College Costs, Then and Now

It’s already September, and the kids are heading back to school.
I was a freshman in college about a decade ago at UC-Irvine, and at the time, tuition and fees for the academic school year was $4,555. It was not a number I stressed over as someone from a working class family, because with scholarships and financial aid available to me (thank you, Pell Grant!), that number was definitely manageable. Today, $4,555 wouldn’t be enough to cover tuition and fees for the fall quarter. Tuition and fees for UCI’s 2012–2013 academic school year is now $14,056, more than triple what I paid as a freshman. It’s certainly a number more students and families are stressing over today as colleges all across the country raise their costs.

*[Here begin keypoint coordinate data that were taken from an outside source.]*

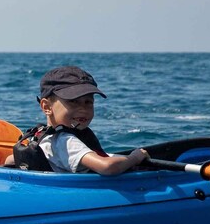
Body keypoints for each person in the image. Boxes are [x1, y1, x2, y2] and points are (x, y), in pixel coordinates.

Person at [10, 66, 149, 175]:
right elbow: (107, 167)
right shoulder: (67, 141)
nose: (83, 109)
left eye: (88, 102)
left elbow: (9, 160)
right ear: (46, 107)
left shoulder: (40, 137)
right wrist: (134, 158)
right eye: (73, 102)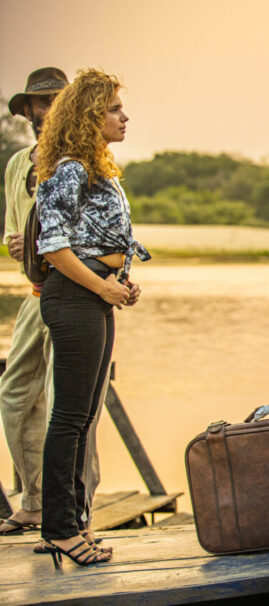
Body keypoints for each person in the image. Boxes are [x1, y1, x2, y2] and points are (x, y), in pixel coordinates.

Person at [35, 69, 149, 567]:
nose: (124, 117)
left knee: (84, 417)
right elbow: (52, 245)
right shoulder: (69, 169)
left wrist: (119, 280)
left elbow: (95, 241)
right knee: (70, 417)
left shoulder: (98, 168)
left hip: (95, 297)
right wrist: (101, 283)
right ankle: (60, 529)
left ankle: (75, 523)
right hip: (74, 296)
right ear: (88, 115)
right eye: (113, 109)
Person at [0, 67, 107, 539]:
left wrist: (110, 285)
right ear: (28, 112)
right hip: (37, 294)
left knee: (75, 407)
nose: (45, 111)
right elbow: (14, 228)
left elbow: (108, 237)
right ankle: (36, 500)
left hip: (79, 296)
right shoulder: (19, 165)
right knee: (16, 395)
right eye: (38, 104)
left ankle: (74, 513)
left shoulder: (84, 162)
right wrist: (17, 244)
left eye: (54, 101)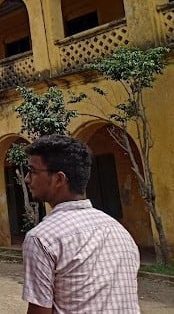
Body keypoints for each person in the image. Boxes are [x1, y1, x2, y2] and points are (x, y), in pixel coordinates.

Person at [22, 134, 140, 314]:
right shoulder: (118, 230)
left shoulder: (42, 238)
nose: (27, 179)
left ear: (59, 179)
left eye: (33, 171)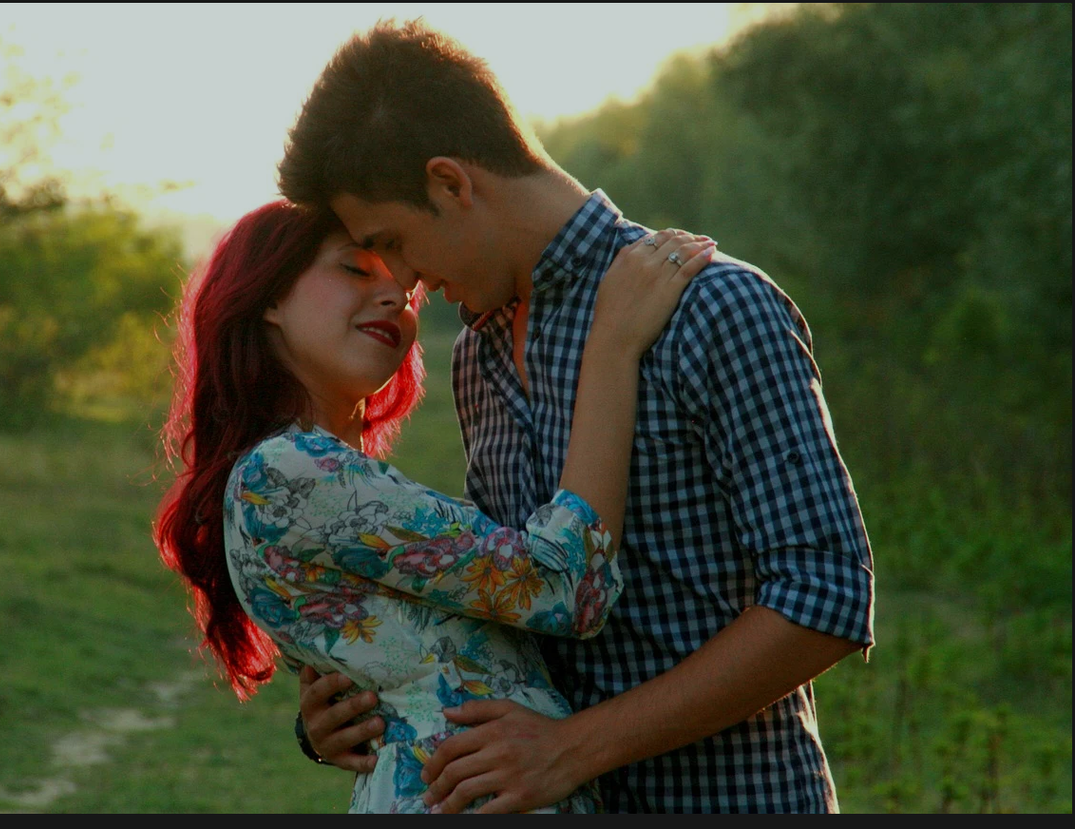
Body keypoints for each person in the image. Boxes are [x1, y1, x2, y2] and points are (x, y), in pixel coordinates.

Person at [278, 21, 876, 813]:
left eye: (393, 241)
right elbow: (512, 608)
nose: (404, 280)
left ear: (451, 184)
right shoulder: (479, 357)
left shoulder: (712, 307)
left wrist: (574, 747)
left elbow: (826, 596)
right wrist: (346, 708)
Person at [153, 198, 715, 812]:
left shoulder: (294, 471)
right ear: (269, 297)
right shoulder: (289, 470)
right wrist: (613, 345)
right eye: (355, 269)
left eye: (407, 292)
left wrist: (323, 727)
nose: (394, 299)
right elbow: (562, 585)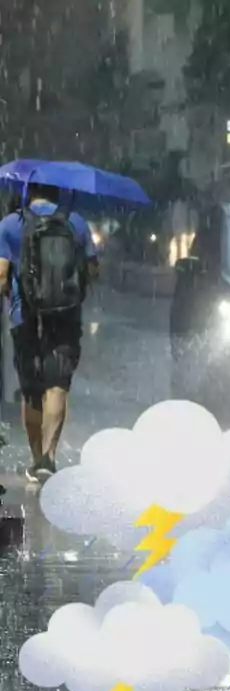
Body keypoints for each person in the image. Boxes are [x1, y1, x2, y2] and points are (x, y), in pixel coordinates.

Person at [0, 183, 98, 483]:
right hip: (65, 314)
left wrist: (11, 297)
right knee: (56, 385)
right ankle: (49, 458)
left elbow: (2, 275)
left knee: (31, 387)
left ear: (29, 191)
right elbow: (94, 271)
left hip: (24, 314)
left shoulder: (11, 223)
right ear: (59, 192)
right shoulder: (76, 222)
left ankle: (34, 458)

We all should be worried as people who may want to send our own children to college one day, but also as people who are interested in our country’s economic growth and recovery. A report from the youth advocacy group Young Invincibles shows that students saddled with debt are unable to qualify for mortgages, and therefore unable to give a boost to the economy, which relies, in part, on recovery in the housing market, and people shedding their debt and spending money. This is obviously a big reason millennials aren’t buying homes like they were a decade ago (besides not wanting to recreate the highly toxic market that put us into a recession, of course). We all know there’s a problem, and we want to fix it. The problem is how and what we intend to do to fix it, and we won’t know what we’re going to do until after the November election.